AIM OF THE TASK> Reproduce the text of every page in the data below, line for line and unchanged, leaving the pictures out.
'''
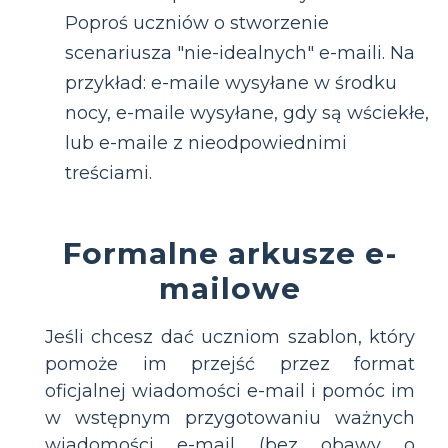
Poproś uczniów o stworzenie
scenariusza "nie-idealnych" e-maili. Na
przykład: e-maile wysyłane w środku
nocy, e-maile wysyłane, gdy są wściekłe,
lub e-maile z nieodpowiednimi
treściami.
Formalne arkusze e-
mailowe
Jeśli chcesz dać uczniom szablon, który
pomoże im przejść przez format
oficjalnej wiadomości e-mail i pomóc im
w wstępnym przygotowaniu ważnych
wiadomości e-mail (bez obawy o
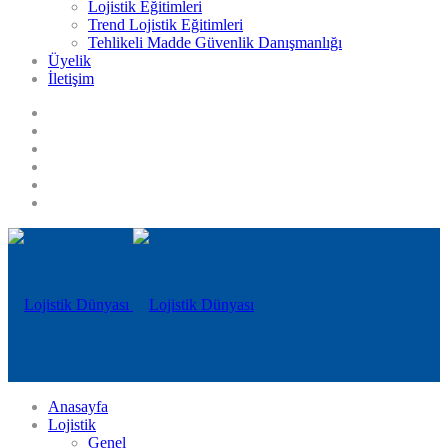
Lojistik Eğitimleri
Trend Lojistik Eğitimleri
Tehlikeli Madde Güvenlik Danışmanlığı
Üyelik
İletişim
Anasayfa
Lojistik
Genel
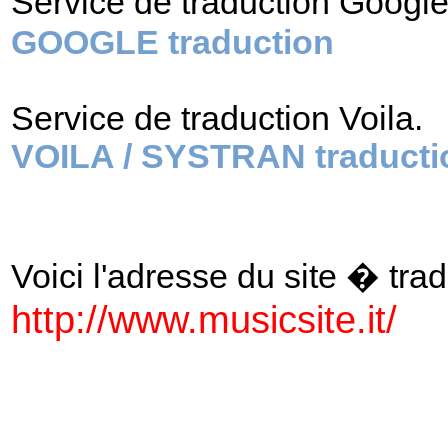
Service de traduction Googl
GOOGLE traduction
Service de traduction Voila.
VOILA / SYSTRAN traducti
Voici l'adresse du site � tradu
http://www.musicsite.it/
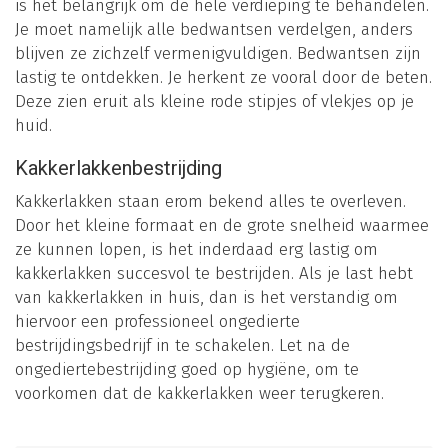
is het belangrijk om de hele verdieping te behandelen.
Je moet namelijk alle bedwantsen verdelgen, anders
blijven ze zichzelf vermenigvuldigen. Bedwantsen zijn
lastig te ontdekken. Je herkent ze vooral door de beten.
Deze zien eruit als kleine rode stipjes of vlekjes op je
huid.
Kakkerlakkenbestrijding
Kakkerlakken staan erom bekend alles te overleven.
Door het kleine formaat en de grote snelheid waarmee
ze kunnen lopen, is het inderdaad erg lastig om
kakkerlakken succesvol te bestrijden. Als je last hebt
van kakkerlakken in huis, dan is het verstandig om
hiervoor een professioneel ongedierte
bestrijdingsbedrijf in te schakelen. Let na de
ongediertebestrijding goed op hygiëne, om te
voorkomen dat de kakkerlakken weer terugkeren.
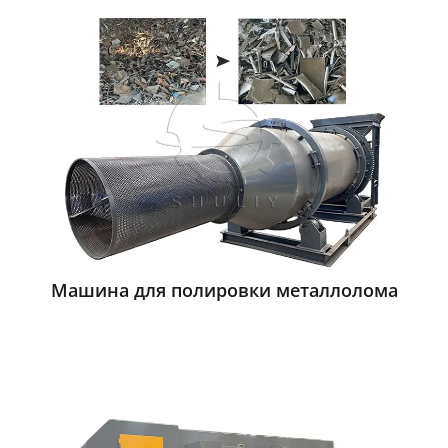
Машина для полировки металлолома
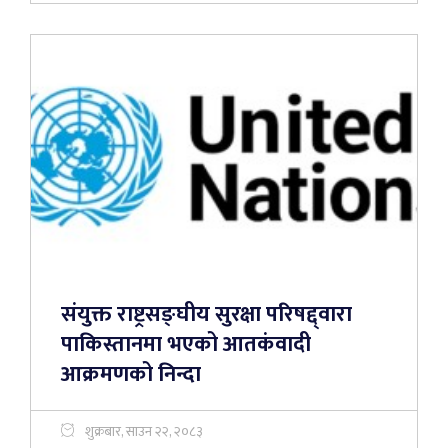
संयुक्त राष्ट्रसङ्घीय सुरक्षा परिषद्द्वारा
पाकिस्तानमा भएको आतकंवादी
आक्रमणको निन्दा
शुक्रबार, साउन २२, २०८३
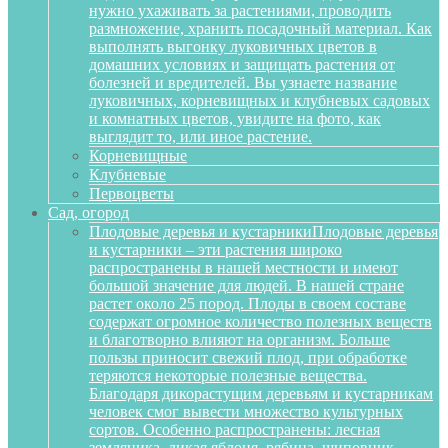
нужно ухаживать за растениями, проводить
размножение, хранить посадочный материал. Как
выполнять выгонку луковичных цветов в
домашних условиях и защищать растения от
болезней и вредителей. Вы узнаете название
луковичных, корневищных и клубневых садовых
и комнатных цветов, увидите на фото, как
выглядит то, или иное растение.
Корневищные
Клубневые
Первоцветы
Сад, огород
Плодовые деревья и кустарники
Плодовые деревья
и кустарники – эти растения широко
распространены в нашей местности и имеют
большой значение для людей. В нашей стране
растет около 25 пород. Плоды в своем составе
содержат огромное количество полезных веществ
и благотворно влияют на организм. Больше
пользы приносит свежий плод, при обработке
теряются некоторые полезные вещества.
Благодаря дикорастущим деревьям и кустарникам
человек смог вывести множество культурных
сортов. Особенно распространены: лесная
земляника, дикая яблоня, рябина, шиповник,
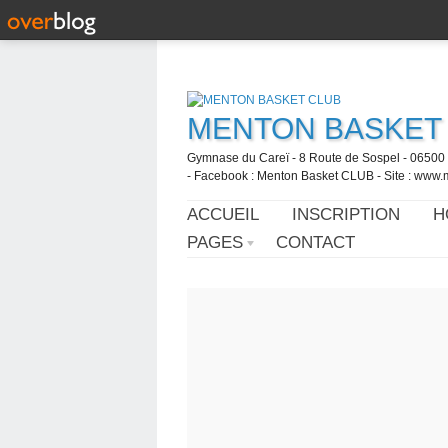
MENTON BASKET
Gymnase du Careï - 8 Route de Sospel - 06500 
- Facebook : Menton Basket CLUB - Site : www.
ACCUEIL
INSCRIPTION
H
PAGES
CONTACT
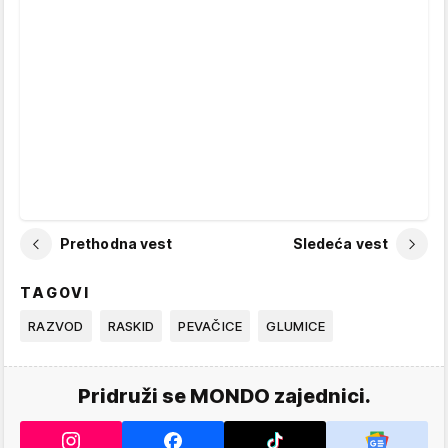
Prethodna vest
Sledeća vest
TAGOVI
RAZVOD
RASKID
PEVAČICE
GLUMICE
Pridruži se MONDO zajednici.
'''
TASK SOLUTION>
Poproś uczniów o stworzenie
scenariusza "nie-idealnych" e-maili. Na
przykład: e-maile wysyłane w środku
nocy, e-maile wysyłane, gdy są wściekłe,
lub e-maile z nieodpowiednimi
treściami.
Formalne arkusze e-
mailowe
Jeśli chcesz dać uczniom szablon, który
pomoże im przejść przez format
oficjalnej wiadomości e-mail i pomóc im
w wstępnym przygotowaniu ważnych
wiadomości e-mail (bez obawy o
Lojistik Eğitimleri
Trend Lojistik Eğitimleri
Tehlikeli Madde Güvenlik Danışmanlığı
Üyelik
İletişim
Anasayfa
Lojistik
Genel
Service de traduction Googl
GOOGLE traduction
Service de traduction Voila.
VOILA / SYSTRAN traducti
Voici l'adresse du site � tradu
http://www.musicsite.it/
is het belangrijk om de hele verdieping te behandelen.
Je moet namelijk alle bedwantsen verdelgen, anders
blijven ze zichzelf vermenigvuldigen. Bedwantsen zijn
lastig te ontdekken. Je herkent ze vooral door de beten.
Deze zien eruit als kleine rode stipjes of vlekjes op je
huid.
Kakkerlakkenbestrijding
Kakkerlakken staan erom bekend alles te overleven.
Door het kleine formaat en de grote snelheid waarmee
ze kunnen lopen, is het inderdaad erg lastig om
kakkerlakken succesvol te bestrijden. Als je last hebt
van kakkerlakken in huis, dan is het verstandig om
hiervoor een professioneel ongedierte
bestrijdingsbedrijf in te schakelen. Let na de
ongediertebestrijding goed op hygiëne, om te
voorkomen dat de kakkerlakken weer terugkeren.
Машина для полировки металлолома
संयुक्त राष्ट्रसङ्घीय सुरक्षा परिषद्द्वारा
पाकिस्तानमा भएको आतकंवादी
आक्रमणको निन्दा
शुक्रबार, साउन २२, २०८३
нужно ухаживать за растениями, проводить
размножение, хранить посадочный материал. Как
выполнять выгонку луковичных цветов в
домашних условиях и защищать растения от
болезней и вредителей. Вы узнаете название
луковичных, корневищных и клубневых садовых
и комнатных цветов, увидите на фото, как
выглядит то, или иное растение.
Корневищные
Клубневые
Первоцветы
Сад, огород
Плодовые деревья и кустарники
Плодовые деревья
и кустарники – эти растения широко
распространены в нашей местности и имеют
большой значение для людей. В нашей стране
растет около 25 пород. Плоды в своем составе
содержат огромное количество полезных веществ
и благотворно влияют на организм. Больше
пользы приносит свежий плод, при обработке
теряются некоторые полезные вещества.
Благодаря дикорастущим деревьям и кустарникам
человек смог вывести множество культурных
сортов. Особенно распространены: лесная
земляника, дикая яблоня, рябина, шиповник,
MENTON BASKET
Gymnase du Careï - 8 Route de Sospel - 06500 
- Facebook : Menton Basket CLUB - Site : www.
ACCUEIL
INSCRIPTION
H
PAGES
CONTACT
Prethodna vest
Sledeća vest
TAGOVI
RAZVOD
RASKID
PEVAČICE
GLUMICE
Pridruži se MONDO zajednici.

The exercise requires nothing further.